Idąc na Avatara idziesz po to ,aby się dobrze bawić ,a nie doznawać ekscytacji płynącej z głębi przedstawionych bohaterów czy zawiłej i zmuszającej do myślenia fabuły...
Jesli idziesz na film "Kurwa, nic się tu nie dzieje" to nie spodziewaj się czegoś z wartką akcją...
eeeh.
"Idąc na Avatara idziesz po to ,aby się dobrze bawić ,a nie doznawać ekscytacji płynącej z głębi przedstawionych bohaterów czy zawiłej i zmuszającej do myślenia fabuły..."
Aha dobrze panie kierowniku,będe pamietać,tylko wiesz patrząc na wcześniejsze dzieła tego pana akurat oprócz rewelacyjnych efektów specjalnych nigdy nie brakowało też pozostałych elementów do których tak bardzo doczepiają się anty-fani.Takiemu filmowi który spełnia dodatkowa właśnie te kryteria,wychodzi zazwyczj tylko na dobrze(zazwyczaj jest to arcydzieło,patrz T2)

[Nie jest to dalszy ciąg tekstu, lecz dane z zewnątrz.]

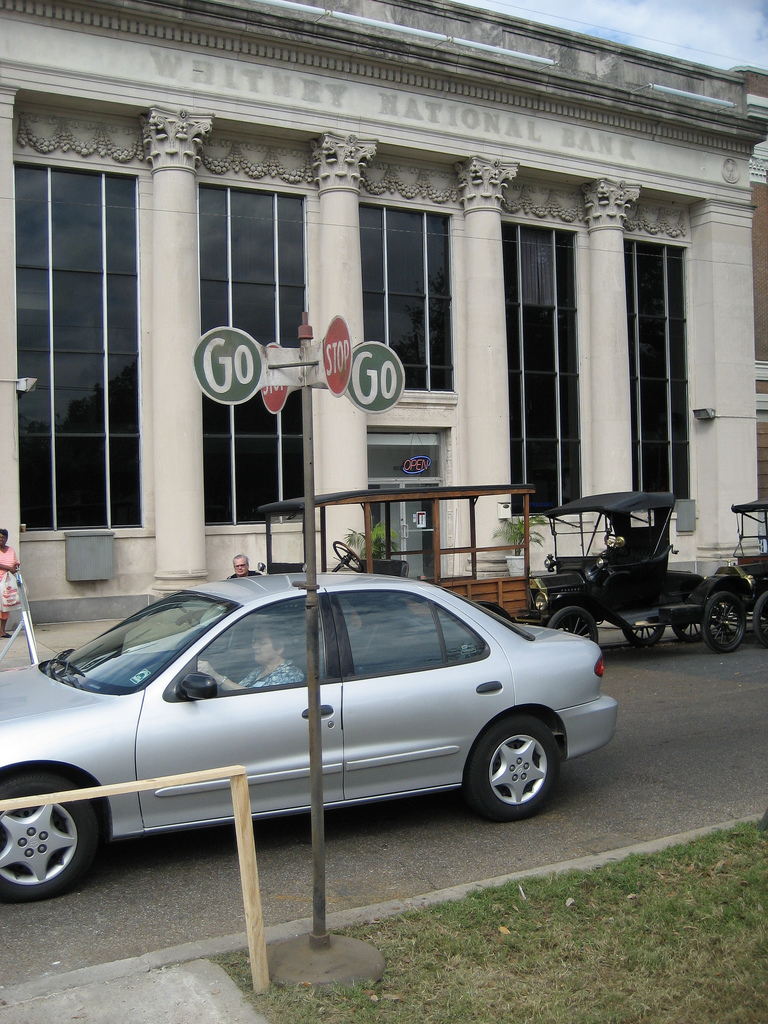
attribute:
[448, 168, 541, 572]
column — stone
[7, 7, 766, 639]
building — stone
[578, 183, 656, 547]
column — stone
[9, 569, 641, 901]
car — gray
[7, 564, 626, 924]
car — gray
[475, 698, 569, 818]
wheel — back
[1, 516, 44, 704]
bag — white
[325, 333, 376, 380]
street sign — red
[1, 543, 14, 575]
dress — pink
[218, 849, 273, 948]
fence — small and wooden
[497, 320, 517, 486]
frame — white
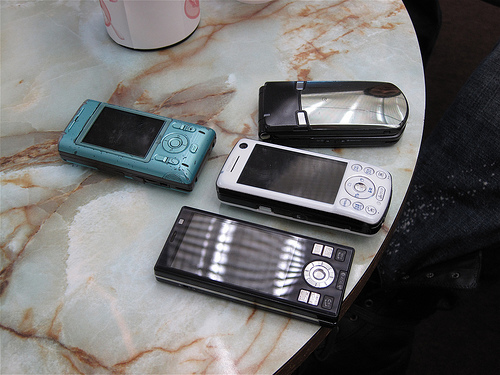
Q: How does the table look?
A: The table looks nice and shiny.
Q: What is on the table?
A: Electronic devices are on the table.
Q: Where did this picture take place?
A: It took place at someones house.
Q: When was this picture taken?
A: It was taken in the day time.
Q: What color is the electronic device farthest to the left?
A: The device is blue.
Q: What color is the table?
A: The table is brown and white.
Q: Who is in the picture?
A: Nobody is in the picture.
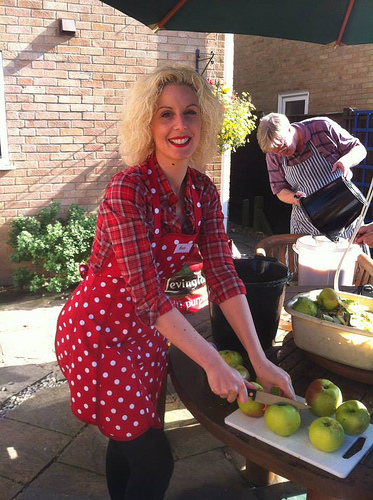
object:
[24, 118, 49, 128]
brick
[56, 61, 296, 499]
woman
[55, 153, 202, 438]
apron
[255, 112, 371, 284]
man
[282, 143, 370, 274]
apron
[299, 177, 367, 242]
bucket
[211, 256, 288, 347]
trash can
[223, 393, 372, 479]
cutting board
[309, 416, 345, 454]
apple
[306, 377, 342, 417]
apple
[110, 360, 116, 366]
polka dot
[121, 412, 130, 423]
polka dot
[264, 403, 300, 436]
apple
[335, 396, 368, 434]
apples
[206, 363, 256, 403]
hand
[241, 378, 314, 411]
knife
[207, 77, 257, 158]
plant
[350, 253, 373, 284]
chair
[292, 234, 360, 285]
bucket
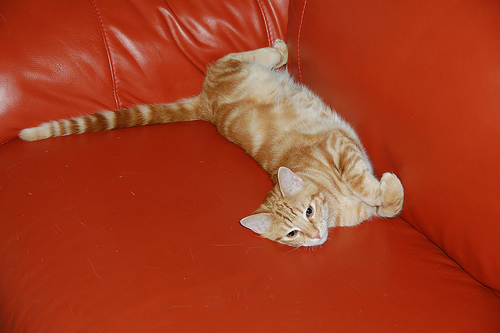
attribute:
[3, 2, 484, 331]
sofa — red, leather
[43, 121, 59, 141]
stripe — orange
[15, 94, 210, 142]
tail — cat's, striped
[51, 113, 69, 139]
stripe — orange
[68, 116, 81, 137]
stripe — orange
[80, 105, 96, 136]
stripe — orange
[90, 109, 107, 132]
stripe — orange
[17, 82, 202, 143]
tail — cat's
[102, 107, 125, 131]
stripe — orange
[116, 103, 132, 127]
stripe — orange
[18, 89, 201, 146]
tail — cat's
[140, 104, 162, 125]
stripe — orange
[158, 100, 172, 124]
stripe — orange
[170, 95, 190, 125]
stripe — orange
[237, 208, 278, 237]
ear — cat's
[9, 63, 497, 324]
couch — red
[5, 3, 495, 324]
cat — orange, white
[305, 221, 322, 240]
nose — cat's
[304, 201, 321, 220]
eye — cat's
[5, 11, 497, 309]
couch — orange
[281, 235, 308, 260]
whiskers — white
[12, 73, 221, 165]
tail — long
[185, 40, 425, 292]
cat — tabby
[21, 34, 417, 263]
kitten — tan, white, striped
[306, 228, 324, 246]
nose — pink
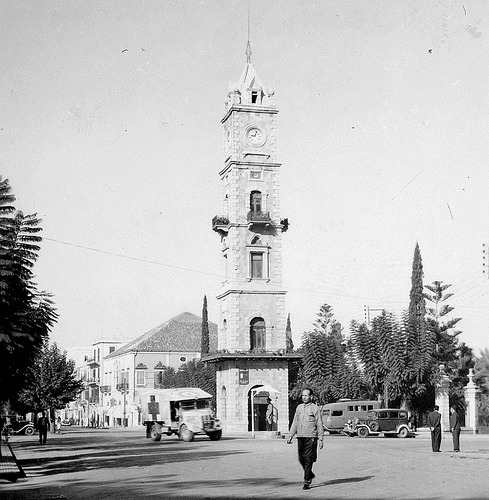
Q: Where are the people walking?
A: The road.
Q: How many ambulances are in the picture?
A: One.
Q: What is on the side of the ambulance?
A: A cross.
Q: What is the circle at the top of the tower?
A: A clock.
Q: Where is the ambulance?
A: The road.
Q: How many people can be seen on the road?
A: 4.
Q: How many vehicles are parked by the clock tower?
A: Two.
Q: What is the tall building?
A: Tower.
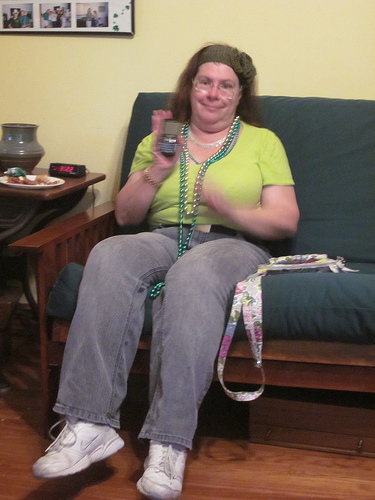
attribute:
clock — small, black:
[47, 161, 86, 179]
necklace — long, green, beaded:
[145, 117, 250, 300]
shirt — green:
[126, 121, 295, 223]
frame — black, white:
[4, 27, 133, 39]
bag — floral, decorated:
[221, 257, 342, 360]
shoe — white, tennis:
[31, 416, 123, 479]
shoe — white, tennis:
[135, 439, 186, 498]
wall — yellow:
[2, 2, 372, 231]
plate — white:
[0, 167, 65, 187]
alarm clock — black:
[46, 161, 88, 179]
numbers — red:
[55, 164, 72, 172]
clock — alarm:
[45, 162, 88, 178]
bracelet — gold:
[140, 170, 160, 189]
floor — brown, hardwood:
[0, 306, 358, 497]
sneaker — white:
[30, 409, 126, 483]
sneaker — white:
[133, 433, 186, 497]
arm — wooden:
[6, 194, 126, 255]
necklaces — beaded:
[150, 113, 243, 304]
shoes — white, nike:
[29, 407, 125, 484]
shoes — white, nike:
[133, 430, 188, 498]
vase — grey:
[2, 122, 46, 171]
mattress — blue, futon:
[46, 85, 363, 344]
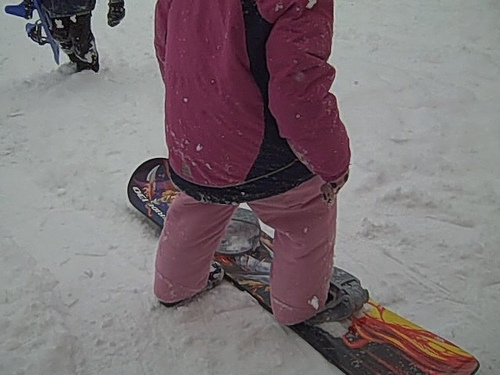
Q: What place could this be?
A: It is a field.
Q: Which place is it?
A: It is a field.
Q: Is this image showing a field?
A: Yes, it is showing a field.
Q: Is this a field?
A: Yes, it is a field.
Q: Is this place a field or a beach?
A: It is a field.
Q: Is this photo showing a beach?
A: No, the picture is showing a field.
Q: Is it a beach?
A: No, it is a field.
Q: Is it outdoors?
A: Yes, it is outdoors.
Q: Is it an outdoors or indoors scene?
A: It is outdoors.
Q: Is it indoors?
A: No, it is outdoors.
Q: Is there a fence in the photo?
A: No, there are no fences.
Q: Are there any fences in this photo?
A: No, there are no fences.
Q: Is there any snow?
A: Yes, there is snow.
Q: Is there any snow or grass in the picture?
A: Yes, there is snow.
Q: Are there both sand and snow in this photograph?
A: No, there is snow but no sand.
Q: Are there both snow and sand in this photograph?
A: No, there is snow but no sand.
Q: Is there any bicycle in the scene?
A: No, there are no bicycles.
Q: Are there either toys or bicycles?
A: No, there are no bicycles or toys.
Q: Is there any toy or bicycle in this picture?
A: No, there are no bicycles or toys.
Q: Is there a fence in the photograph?
A: No, there are no fences.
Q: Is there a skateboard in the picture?
A: Yes, there is a skateboard.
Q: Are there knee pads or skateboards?
A: Yes, there is a skateboard.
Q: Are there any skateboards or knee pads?
A: Yes, there is a skateboard.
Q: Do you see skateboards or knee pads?
A: Yes, there is a skateboard.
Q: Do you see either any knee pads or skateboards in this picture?
A: Yes, there is a skateboard.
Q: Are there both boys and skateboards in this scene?
A: Yes, there are both a skateboard and a boy.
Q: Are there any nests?
A: No, there are no nests.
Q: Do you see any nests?
A: No, there are no nests.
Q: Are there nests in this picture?
A: No, there are no nests.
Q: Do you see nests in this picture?
A: No, there are no nests.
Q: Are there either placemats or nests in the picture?
A: No, there are no nests or placemats.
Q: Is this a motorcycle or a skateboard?
A: This is a skateboard.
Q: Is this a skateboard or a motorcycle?
A: This is a skateboard.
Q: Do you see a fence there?
A: No, there are no fences.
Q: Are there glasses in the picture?
A: No, there are no glasses.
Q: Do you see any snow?
A: Yes, there is snow.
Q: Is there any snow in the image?
A: Yes, there is snow.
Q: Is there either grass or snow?
A: Yes, there is snow.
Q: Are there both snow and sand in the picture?
A: No, there is snow but no sand.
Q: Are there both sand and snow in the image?
A: No, there is snow but no sand.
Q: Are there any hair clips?
A: No, there are no hair clips.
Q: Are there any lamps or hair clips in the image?
A: No, there are no hair clips or lamps.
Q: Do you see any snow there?
A: Yes, there is snow.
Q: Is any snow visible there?
A: Yes, there is snow.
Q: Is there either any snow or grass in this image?
A: Yes, there is snow.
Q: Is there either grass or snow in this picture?
A: Yes, there is snow.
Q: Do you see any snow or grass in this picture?
A: Yes, there is snow.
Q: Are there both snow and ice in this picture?
A: No, there is snow but no ice.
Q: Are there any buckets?
A: No, there are no buckets.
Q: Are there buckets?
A: No, there are no buckets.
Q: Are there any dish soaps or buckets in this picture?
A: No, there are no buckets or dish soaps.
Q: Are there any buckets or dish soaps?
A: No, there are no buckets or dish soaps.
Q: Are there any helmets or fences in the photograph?
A: No, there are no fences or helmets.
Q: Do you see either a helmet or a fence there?
A: No, there are no fences or helmets.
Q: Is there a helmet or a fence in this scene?
A: No, there are no fences or helmets.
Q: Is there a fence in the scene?
A: No, there are no fences.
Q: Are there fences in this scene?
A: No, there are no fences.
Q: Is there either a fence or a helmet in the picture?
A: No, there are no fences or helmets.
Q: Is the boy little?
A: Yes, the boy is little.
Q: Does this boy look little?
A: Yes, the boy is little.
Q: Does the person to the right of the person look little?
A: Yes, the boy is little.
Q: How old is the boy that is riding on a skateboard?
A: The boy is little.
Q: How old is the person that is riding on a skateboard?
A: The boy is little.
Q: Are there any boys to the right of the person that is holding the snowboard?
A: Yes, there is a boy to the right of the person.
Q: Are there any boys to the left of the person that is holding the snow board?
A: No, the boy is to the right of the person.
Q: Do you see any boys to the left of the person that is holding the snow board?
A: No, the boy is to the right of the person.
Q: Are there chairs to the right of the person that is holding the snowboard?
A: No, there is a boy to the right of the person.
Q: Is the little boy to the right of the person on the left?
A: Yes, the boy is to the right of the person.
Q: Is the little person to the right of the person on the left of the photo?
A: Yes, the boy is to the right of the person.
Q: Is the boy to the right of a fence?
A: No, the boy is to the right of the person.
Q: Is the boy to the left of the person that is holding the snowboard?
A: No, the boy is to the right of the person.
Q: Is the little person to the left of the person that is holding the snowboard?
A: No, the boy is to the right of the person.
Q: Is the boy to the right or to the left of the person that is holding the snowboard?
A: The boy is to the right of the person.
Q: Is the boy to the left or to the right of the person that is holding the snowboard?
A: The boy is to the right of the person.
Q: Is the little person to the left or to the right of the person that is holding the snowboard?
A: The boy is to the right of the person.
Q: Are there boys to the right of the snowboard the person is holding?
A: Yes, there is a boy to the right of the snowboard.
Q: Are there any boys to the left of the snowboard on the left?
A: No, the boy is to the right of the snowboard.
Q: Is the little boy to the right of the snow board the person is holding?
A: Yes, the boy is to the right of the snowboard.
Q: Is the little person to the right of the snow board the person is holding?
A: Yes, the boy is to the right of the snowboard.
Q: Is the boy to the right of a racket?
A: No, the boy is to the right of the snowboard.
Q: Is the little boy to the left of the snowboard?
A: No, the boy is to the right of the snowboard.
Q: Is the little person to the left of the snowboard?
A: No, the boy is to the right of the snowboard.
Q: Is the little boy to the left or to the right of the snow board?
A: The boy is to the right of the snow board.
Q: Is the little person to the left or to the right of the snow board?
A: The boy is to the right of the snow board.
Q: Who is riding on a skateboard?
A: The boy is riding on a skateboard.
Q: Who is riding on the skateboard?
A: The boy is riding on a skateboard.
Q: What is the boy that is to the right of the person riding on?
A: The boy is riding on a skateboard.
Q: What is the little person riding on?
A: The boy is riding on a skateboard.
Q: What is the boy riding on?
A: The boy is riding on a skateboard.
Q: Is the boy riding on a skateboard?
A: Yes, the boy is riding on a skateboard.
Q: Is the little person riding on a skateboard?
A: Yes, the boy is riding on a skateboard.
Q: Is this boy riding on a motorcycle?
A: No, the boy is riding on a skateboard.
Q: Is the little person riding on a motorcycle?
A: No, the boy is riding on a skateboard.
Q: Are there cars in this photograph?
A: No, there are no cars.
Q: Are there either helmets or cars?
A: No, there are no cars or helmets.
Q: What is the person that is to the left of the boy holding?
A: The person is holding the snowboard.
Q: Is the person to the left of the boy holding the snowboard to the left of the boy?
A: Yes, the person is holding the snowboard.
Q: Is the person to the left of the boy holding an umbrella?
A: No, the person is holding the snowboard.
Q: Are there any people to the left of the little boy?
A: Yes, there is a person to the left of the boy.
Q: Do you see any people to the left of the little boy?
A: Yes, there is a person to the left of the boy.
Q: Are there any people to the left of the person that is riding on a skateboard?
A: Yes, there is a person to the left of the boy.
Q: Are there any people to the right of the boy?
A: No, the person is to the left of the boy.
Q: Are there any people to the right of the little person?
A: No, the person is to the left of the boy.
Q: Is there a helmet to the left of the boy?
A: No, there is a person to the left of the boy.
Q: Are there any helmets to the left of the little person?
A: No, there is a person to the left of the boy.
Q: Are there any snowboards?
A: Yes, there is a snowboard.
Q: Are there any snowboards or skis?
A: Yes, there is a snowboard.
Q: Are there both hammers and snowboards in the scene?
A: No, there is a snowboard but no hammers.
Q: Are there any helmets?
A: No, there are no helmets.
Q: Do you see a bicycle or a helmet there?
A: No, there are no helmets or bicycles.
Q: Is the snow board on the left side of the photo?
A: Yes, the snow board is on the left of the image.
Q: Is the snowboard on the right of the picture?
A: No, the snowboard is on the left of the image.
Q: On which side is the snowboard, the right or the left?
A: The snowboard is on the left of the image.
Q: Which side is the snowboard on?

To że dany obraz jest napakowany na maksa efektami to juz nie zwalnia go by podczas oglądania nie zaserwować nam bardzo ciekawej fabuły(moze być zawiła) i jak to napisałeś "głębi przedstawionych bohaterów".Oczywiście Cameronowi daleko jeszcze do innego reżysera- Baya i chwała mu za to,ale temu panu wiemy dobrze stawiamy poprzeczkę wyżej(patrząc na jego olbrzymi dorobek)i to powoduje niestety mały nedosyt....
Najlepsze,że wszystko dzieje się w tak ROZLEGŁYM UNIVERSUM i akurat przypadkiem ! proszę was , trafiają na siebie !!
OOO KURDĘ.
Zygomir ma racje od początku staram sie to samo powiedziec,ale gimnazjaliśći niechcą słuchać.Narazie avatar jest na topie .
zgadzam się z tobą. Przed obejrzeniem przeczytałem wiele pozytywnych opini o nim, w zamian otrzymałem rozczarowanie. Przeciętniak.
i ja się z Tobą zgodzę. miło się ogląda ale nie zrobił na mnie większego wrażenia, fajna bajka i tyle, niezwykłe efekty specjalne, sci-fi na bardzo wysokim poziomie, można zobaczyć. jeśli komuś zależy na specjalnych efektach w 3D to moim zdaniem baaardzo słabiutko.mimo wszystko i tak wszyscy pójdą na ten film takze życzę udanego seansu!